* _YOUR ASSIGNMENT_
Can you return every line of the material below word for word, with the pictures left out?

* _SOURCE DATA_
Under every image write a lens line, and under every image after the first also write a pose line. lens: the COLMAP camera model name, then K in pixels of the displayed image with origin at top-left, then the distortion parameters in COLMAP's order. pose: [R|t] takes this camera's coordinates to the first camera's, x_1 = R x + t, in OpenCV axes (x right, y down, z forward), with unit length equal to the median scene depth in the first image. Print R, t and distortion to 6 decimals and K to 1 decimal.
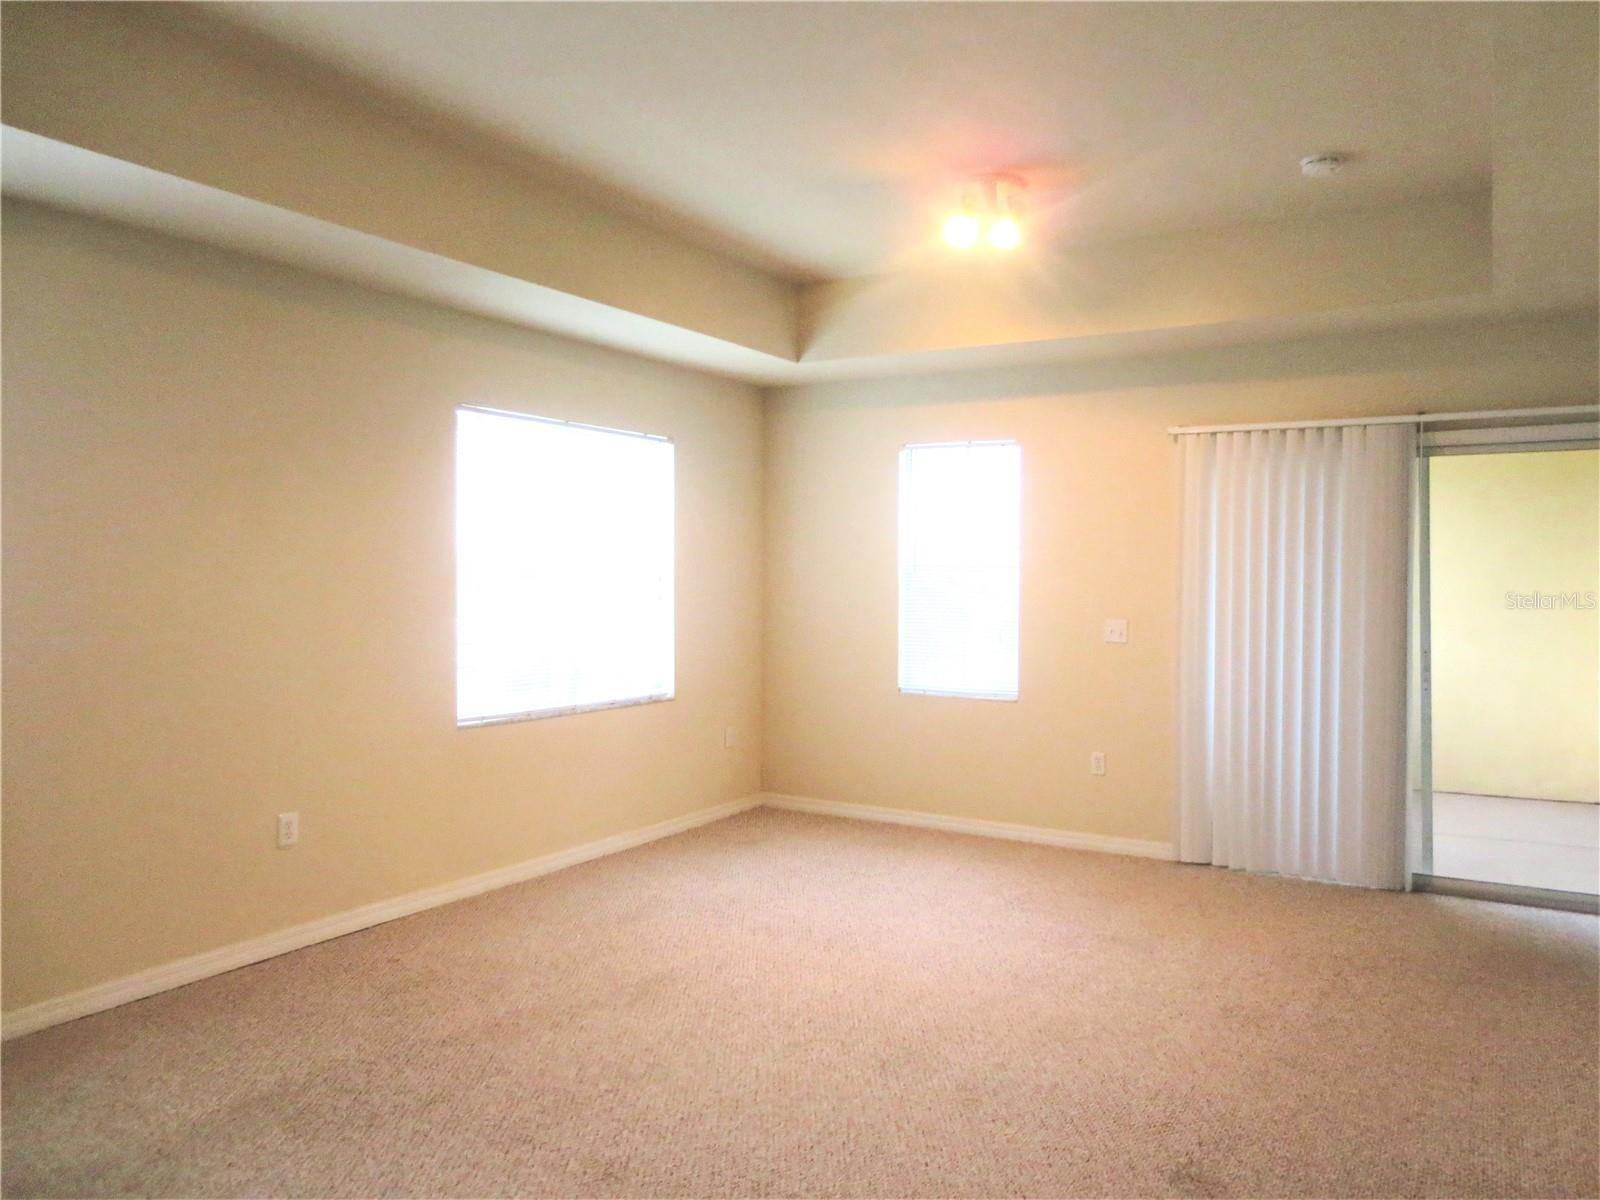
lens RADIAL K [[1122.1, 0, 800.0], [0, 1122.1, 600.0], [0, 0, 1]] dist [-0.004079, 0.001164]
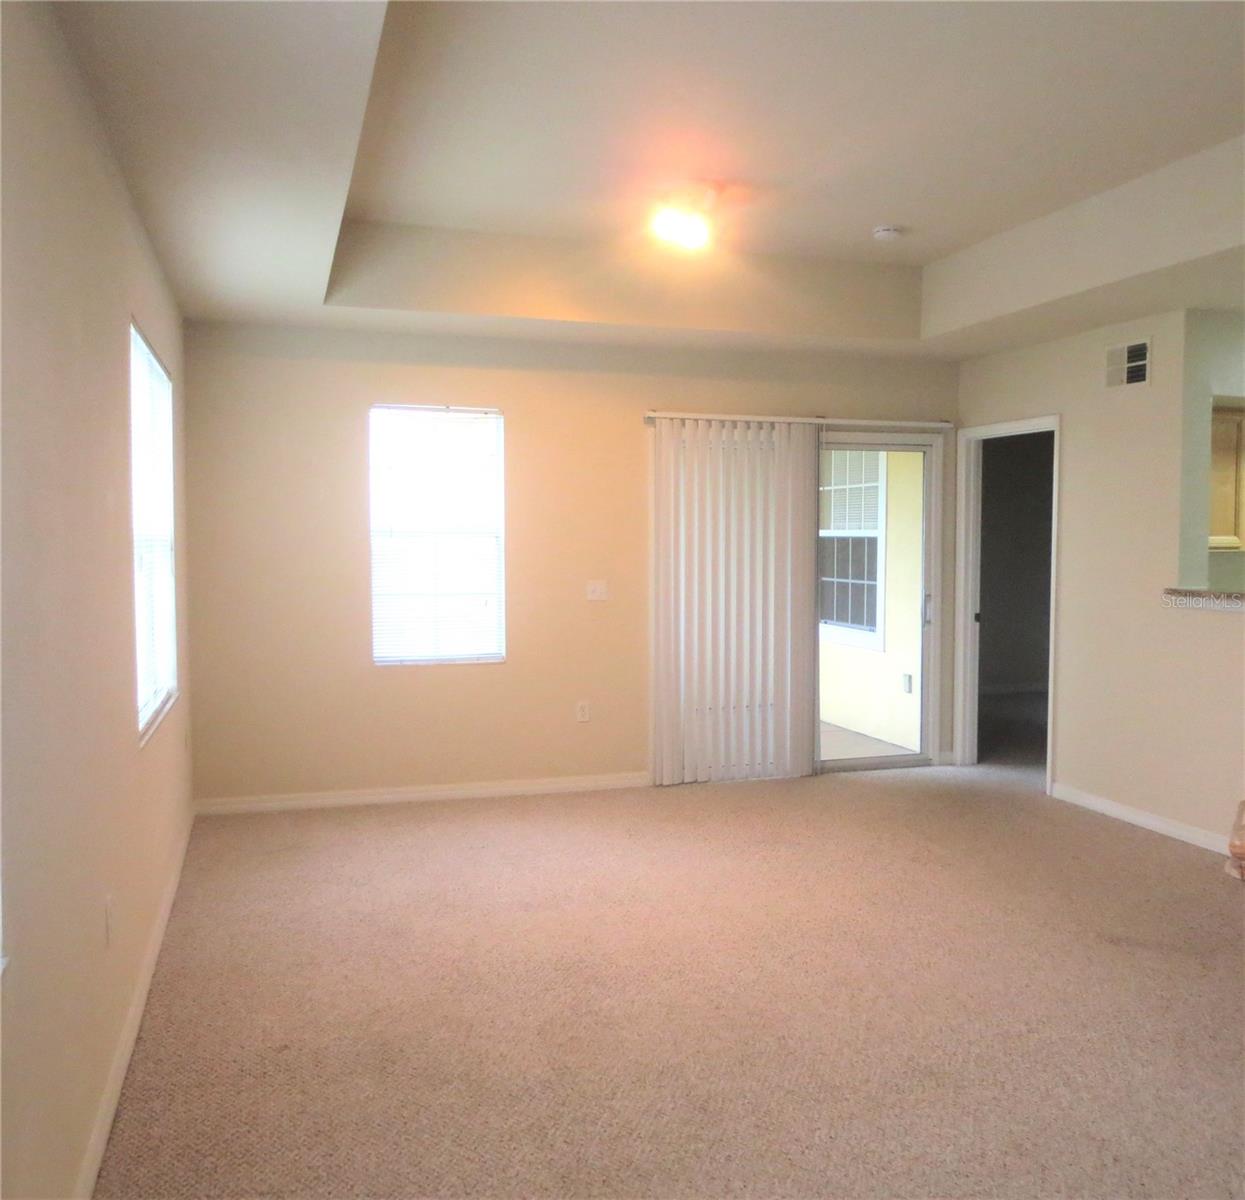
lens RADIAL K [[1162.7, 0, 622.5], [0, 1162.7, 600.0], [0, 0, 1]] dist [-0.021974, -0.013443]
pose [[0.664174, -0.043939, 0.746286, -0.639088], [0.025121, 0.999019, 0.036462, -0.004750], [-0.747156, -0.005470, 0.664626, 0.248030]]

* _RESPONSE_
Under every image write a lens line, and under every image after the first also write a pose line. lens: the COLMAP camera model name, then K in pixels of the displayed image with origin at top-left, then the distortion parameters in COLMAP's order. pose: [R|t] takes this camera's coordinates to the first camera's, x_1 = R x + t, in OpenCV axes (x right, y down, z forward), with unit length equal to the median scene depth in the first image. Print R, t and distortion to 6 decimals and K to 1 decimal.
lens RADIAL K [[1122.1, 0, 800.0], [0, 1122.1, 600.0], [0, 0, 1]] dist [-0.004079, 0.001164]
lens RADIAL K [[1162.7, 0, 622.5], [0, 1162.7, 600.0], [0, 0, 1]] dist [-0.021974, -0.013443]
pose [[0.664174, -0.043939, 0.746286, -0.639088], [0.025121, 0.999019, 0.036462, -0.004750], [-0.747156, -0.005470, 0.664626, 0.248030]]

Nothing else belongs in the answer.